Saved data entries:
========================================================================

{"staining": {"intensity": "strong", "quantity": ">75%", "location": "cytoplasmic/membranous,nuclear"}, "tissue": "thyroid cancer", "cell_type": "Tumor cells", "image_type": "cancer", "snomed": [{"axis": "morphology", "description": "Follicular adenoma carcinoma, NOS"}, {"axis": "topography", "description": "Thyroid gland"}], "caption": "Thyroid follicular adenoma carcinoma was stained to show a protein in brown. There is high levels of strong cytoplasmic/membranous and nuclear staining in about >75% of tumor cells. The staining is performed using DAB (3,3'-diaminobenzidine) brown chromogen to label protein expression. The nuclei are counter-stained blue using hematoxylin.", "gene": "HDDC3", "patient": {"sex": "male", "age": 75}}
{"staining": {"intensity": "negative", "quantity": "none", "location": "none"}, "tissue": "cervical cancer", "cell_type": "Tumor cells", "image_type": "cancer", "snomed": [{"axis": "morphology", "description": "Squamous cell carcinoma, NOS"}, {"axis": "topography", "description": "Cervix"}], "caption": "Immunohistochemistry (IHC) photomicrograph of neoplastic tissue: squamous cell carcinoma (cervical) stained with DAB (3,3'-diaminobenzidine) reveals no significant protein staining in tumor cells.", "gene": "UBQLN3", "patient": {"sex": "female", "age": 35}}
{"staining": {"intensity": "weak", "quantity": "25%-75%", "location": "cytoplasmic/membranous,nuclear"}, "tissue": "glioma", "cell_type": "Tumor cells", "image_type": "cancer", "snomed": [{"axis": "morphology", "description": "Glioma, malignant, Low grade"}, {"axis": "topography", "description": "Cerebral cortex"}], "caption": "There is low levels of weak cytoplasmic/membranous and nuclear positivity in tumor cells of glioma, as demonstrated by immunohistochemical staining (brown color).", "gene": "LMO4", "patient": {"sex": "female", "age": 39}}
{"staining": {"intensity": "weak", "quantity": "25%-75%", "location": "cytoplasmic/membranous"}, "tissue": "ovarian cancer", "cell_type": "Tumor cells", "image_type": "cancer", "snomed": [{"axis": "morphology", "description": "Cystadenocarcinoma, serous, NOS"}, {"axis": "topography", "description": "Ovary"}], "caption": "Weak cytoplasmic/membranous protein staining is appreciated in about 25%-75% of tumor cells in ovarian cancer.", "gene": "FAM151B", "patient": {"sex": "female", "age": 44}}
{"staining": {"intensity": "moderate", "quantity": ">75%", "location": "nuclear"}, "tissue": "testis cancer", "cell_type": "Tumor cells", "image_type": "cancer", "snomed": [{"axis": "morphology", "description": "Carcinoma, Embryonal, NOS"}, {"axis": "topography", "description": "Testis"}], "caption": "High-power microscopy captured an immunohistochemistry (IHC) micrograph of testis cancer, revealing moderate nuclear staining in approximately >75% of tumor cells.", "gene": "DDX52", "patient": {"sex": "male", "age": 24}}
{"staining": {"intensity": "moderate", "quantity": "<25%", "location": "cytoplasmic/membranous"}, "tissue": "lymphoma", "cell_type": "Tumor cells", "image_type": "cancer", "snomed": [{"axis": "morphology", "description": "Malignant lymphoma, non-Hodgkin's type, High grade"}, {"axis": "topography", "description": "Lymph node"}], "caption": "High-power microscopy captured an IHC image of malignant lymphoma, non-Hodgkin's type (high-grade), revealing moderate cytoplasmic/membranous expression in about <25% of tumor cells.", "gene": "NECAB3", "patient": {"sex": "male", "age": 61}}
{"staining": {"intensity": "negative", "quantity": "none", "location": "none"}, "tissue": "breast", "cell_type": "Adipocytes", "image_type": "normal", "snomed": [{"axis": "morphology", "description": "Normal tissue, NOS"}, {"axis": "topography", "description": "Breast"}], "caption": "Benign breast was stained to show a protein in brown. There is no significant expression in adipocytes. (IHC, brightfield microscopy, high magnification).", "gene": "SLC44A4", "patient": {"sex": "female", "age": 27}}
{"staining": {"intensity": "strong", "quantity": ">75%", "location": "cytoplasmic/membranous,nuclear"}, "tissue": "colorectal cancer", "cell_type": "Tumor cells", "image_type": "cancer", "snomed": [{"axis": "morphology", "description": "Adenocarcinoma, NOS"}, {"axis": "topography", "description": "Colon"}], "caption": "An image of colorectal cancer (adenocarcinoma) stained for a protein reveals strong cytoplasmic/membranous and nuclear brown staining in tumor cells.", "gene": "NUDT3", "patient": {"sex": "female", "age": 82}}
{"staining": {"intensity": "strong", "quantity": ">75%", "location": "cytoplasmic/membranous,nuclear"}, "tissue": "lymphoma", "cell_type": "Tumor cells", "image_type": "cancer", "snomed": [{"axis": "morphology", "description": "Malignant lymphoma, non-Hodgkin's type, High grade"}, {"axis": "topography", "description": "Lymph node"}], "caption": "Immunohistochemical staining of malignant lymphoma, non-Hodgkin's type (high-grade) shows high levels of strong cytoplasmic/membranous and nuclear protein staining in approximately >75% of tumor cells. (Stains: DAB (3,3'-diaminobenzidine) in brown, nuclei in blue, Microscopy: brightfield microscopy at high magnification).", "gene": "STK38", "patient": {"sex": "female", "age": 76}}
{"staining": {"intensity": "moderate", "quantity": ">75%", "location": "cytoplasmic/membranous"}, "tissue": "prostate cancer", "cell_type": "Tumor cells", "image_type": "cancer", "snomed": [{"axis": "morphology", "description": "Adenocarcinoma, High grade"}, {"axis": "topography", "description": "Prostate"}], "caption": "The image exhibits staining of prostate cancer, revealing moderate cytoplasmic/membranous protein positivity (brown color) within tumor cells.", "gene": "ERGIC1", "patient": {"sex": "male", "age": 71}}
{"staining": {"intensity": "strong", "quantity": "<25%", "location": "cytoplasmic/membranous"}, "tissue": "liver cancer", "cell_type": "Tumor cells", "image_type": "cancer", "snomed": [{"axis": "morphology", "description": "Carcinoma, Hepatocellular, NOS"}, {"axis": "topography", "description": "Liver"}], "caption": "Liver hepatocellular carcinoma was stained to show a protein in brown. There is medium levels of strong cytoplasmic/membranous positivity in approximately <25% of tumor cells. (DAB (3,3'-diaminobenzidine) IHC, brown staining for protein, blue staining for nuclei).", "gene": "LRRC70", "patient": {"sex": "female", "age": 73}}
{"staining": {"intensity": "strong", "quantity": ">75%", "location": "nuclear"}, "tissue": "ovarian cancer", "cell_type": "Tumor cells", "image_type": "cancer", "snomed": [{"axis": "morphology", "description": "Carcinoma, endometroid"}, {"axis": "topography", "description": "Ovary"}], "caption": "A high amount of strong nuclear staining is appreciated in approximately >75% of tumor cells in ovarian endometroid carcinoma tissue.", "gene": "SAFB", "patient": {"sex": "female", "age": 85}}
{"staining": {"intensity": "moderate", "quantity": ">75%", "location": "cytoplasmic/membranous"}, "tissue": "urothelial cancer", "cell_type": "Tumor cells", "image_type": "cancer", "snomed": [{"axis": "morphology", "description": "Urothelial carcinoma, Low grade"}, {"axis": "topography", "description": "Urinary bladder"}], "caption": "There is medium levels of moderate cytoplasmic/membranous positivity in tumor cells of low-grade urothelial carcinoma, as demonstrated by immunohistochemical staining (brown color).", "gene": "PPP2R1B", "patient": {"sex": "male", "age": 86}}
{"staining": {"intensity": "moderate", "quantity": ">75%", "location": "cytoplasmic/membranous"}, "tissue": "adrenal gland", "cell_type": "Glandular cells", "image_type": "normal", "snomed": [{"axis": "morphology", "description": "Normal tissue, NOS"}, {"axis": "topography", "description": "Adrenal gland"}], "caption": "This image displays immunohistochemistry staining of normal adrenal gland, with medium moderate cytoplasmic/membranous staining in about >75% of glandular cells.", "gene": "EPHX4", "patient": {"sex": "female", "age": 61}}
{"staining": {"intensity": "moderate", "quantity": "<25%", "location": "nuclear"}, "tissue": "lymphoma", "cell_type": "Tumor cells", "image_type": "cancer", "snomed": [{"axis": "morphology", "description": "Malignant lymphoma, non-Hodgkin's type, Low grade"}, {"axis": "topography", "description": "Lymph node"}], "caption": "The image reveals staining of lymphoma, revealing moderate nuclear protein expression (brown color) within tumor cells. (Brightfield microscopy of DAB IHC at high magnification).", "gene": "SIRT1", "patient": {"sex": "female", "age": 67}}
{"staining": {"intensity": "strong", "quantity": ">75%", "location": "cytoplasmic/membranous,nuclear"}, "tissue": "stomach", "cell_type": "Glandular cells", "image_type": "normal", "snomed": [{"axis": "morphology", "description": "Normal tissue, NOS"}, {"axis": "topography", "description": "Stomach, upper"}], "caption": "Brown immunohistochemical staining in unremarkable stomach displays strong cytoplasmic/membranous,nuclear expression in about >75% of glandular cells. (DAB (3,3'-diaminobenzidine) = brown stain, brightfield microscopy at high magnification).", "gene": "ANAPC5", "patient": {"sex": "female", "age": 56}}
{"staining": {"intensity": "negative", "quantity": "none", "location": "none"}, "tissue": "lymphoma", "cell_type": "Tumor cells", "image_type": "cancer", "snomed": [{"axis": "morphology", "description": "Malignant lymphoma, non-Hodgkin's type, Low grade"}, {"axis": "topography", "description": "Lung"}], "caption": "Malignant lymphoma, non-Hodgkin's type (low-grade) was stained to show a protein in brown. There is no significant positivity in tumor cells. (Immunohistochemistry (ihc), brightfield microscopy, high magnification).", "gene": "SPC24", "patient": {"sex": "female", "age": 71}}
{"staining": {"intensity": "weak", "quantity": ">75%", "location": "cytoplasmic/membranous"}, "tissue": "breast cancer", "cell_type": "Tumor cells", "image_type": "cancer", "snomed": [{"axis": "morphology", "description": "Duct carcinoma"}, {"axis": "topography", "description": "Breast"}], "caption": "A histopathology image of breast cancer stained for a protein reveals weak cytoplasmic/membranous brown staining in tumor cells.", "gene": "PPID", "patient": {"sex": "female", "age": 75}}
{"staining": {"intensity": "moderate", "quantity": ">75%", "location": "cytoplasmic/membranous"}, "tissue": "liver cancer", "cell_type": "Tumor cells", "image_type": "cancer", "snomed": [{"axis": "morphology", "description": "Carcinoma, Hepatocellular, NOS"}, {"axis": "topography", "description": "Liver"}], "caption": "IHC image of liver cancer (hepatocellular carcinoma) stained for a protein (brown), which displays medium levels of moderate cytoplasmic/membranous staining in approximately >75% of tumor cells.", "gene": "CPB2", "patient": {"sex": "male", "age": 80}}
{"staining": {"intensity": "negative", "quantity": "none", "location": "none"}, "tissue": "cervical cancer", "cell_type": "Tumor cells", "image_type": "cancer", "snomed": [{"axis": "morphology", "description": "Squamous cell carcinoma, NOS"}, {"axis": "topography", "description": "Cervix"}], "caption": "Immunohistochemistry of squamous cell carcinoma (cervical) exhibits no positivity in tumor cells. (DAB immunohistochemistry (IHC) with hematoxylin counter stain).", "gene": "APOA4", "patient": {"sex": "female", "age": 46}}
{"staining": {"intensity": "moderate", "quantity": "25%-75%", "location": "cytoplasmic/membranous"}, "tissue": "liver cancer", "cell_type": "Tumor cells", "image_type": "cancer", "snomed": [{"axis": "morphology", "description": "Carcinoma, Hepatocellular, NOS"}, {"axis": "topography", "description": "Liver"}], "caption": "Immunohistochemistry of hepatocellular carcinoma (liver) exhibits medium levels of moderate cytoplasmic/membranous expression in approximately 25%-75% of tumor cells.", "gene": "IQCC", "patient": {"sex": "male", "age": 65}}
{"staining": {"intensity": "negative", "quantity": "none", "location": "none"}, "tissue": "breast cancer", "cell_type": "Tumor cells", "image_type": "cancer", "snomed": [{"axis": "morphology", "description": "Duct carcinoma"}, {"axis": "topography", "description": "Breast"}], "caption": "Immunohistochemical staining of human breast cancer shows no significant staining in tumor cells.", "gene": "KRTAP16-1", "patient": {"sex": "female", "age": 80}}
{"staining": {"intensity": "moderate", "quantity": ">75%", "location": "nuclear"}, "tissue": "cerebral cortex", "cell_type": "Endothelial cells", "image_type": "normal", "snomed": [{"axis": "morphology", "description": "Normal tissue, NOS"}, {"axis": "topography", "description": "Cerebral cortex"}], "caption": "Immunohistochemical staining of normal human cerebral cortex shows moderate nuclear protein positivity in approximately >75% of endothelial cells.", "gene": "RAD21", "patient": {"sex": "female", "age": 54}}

========================================================================

Brief: Report all lines of the data above that include the string "liver".

Result:
{"staining": {"intensity": "strong", "quantity": "<25%", "location": "cytoplasmic/membranous"}, "tissue": "liver cancer", "cell_type": "Tumor cells", "image_type": "cancer", "snomed": [{"axis": "morphology", "description": "Carcinoma, Hepatocellular, NOS"}, {"axis": "topography", "description": "Liver"}], "caption": "Liver hepatocellular carcinoma was stained to show a protein in brown. There is medium levels of strong cytoplasmic/membranous positivity in approximately <25% of tumor cells. (DAB (3,3'-diaminobenzidine) IHC, brown staining for protein, blue staining for nuclei).", "gene": "LRRC70", "patient": {"sex": "female", "age": 73}}
{"staining": {"intensity": "moderate", "quantity": ">75%", "location": "cytoplasmic/membranous"}, "tissue": "liver cancer", "cell_type": "Tumor cells", "image_type": "cancer", "snomed": [{"axis": "morphology", "description": "Carcinoma, Hepatocellular, NOS"}, {"axis": "topography", "description": "Liver"}], "caption": "IHC image of liver cancer (hepatocellular carcinoma) stained for a protein (brown), which displays medium levels of moderate cytoplasmic/membranous staining in approximately >75% of tumor cells.", "gene": "CPB2", "patient": {"sex": "male", "age": 80}}
{"staining": {"intensity": "moderate", "quantity": "25%-75%", "location": "cytoplasmic/membranous"}, "tissue": "liver cancer", "cell_type": "Tumor cells", "image_type": "cancer", "snomed": [{"axis": "morphology", "description": "Carcinoma, Hepatocellular, NOS"}, {"axis": "topography", "description": "Liver"}], "caption": "Immunohistochemistry of hepatocellular carcinoma (liver) exhibits medium levels of moderate cytoplasmic/membranous expression in approximately 25%-75% of tumor cells.", "gene": "IQCC", "patient": {"sex": "male", "age": 65}}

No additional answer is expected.